### PASSAGE PROVIDED

# Price of Diesel



## Vol (Jul 5, 2009)

Hey fellas, here in E TN the price of diesel has fell over .20 cents a gallon the last couple of weeks....I hear its going even lower. Whats going on in your part of the country??

Regards, Mike


----------



## Bob M (Feb 11, 2012)

Ours was $3.49 on 4/26/12 and load I got 5/5/12 was $3.39. Sure would nice if it droped some more. These inputs are crazy.


----------



## Gearclash (Nov 25, 2010)

Ours was stuck at $3.49 for a long time.


----------



## swmnhay (Jun 13, 2008)

*It's probably going lower.I bought enough last winter at 3.35 to get me 1/2 way threw fall harvest.*

*Sounds like plenty of crude around just not enough refineries.Thanks to the tree huggers.*


----------



## JD3430 (Jan 1, 2012)

$3.75 for red, $3.95 for OTR.
It's killing me.
I wish they'd let farmers run red in OTR trucks used in farming.


----------



## NDVA HAYMAN (Nov 24, 2009)

Bought a 1000 gal. load last week for $3.26. Shopped around with 20 different cos. One was cheaper by a $.010. Hope I didn't make a mistake by doing that but saving $98 is ok with me. Mike


----------



## Mike120 (May 4, 2009)

I topped off my tank in February at $3.45. I didn't use much last year because of the drought.


----------

### BRIEF 1
In the diesel price thread, why did the poster who topped off a tank in February at $3.45 use little fuel the year before?
### BRIEF 2
Transcribe the part of the diesel price thread that opens with the words "Ours was $3.49" and closes with "a long time.".
The records that follow come from a separate source.

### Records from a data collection

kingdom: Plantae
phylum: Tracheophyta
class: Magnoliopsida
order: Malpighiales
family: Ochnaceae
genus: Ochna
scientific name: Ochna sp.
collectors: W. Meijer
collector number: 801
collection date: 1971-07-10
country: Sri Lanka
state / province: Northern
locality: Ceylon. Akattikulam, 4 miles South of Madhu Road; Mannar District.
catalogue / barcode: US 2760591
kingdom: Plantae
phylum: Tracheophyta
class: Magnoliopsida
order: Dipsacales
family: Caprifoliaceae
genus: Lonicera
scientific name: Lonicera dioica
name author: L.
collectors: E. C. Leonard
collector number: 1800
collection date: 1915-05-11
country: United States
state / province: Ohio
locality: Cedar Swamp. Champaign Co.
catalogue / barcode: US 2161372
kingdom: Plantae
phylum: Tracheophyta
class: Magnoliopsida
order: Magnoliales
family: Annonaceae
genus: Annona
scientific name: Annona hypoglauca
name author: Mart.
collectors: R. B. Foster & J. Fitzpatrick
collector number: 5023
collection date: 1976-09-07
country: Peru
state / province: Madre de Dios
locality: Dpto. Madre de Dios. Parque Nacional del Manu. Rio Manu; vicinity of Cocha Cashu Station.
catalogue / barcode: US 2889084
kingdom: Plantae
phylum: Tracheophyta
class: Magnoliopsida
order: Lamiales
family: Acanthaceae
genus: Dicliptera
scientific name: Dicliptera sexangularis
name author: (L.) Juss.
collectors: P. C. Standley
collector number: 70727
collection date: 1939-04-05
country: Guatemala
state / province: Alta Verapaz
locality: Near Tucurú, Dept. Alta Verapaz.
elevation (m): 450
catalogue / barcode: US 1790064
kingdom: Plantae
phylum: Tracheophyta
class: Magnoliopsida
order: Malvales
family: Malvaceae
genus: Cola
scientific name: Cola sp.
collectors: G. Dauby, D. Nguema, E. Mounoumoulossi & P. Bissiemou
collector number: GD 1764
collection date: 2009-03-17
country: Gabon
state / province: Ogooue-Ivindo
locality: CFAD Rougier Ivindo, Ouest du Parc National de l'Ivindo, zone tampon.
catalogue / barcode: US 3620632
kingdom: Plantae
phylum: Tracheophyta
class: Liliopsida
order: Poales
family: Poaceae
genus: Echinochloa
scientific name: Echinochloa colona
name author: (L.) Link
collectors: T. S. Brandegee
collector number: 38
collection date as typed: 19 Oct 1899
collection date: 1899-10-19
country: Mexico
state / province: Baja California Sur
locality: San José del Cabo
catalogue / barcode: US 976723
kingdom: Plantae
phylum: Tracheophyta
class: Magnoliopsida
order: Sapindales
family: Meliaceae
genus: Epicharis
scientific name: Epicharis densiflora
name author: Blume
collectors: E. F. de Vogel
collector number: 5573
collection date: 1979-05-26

### RESULT 1
That poster used little fuel the year before because of the drought.

### RESULT 2
Ours was $3.49 on 4/26/12 and load I got 5/5/12 was $3.39. Sure would nice if it droped some more. These inputs are crazy.


----------



## Gearclash (Nov 25, 2010)

Ours was stuck at $3.49 for a long time.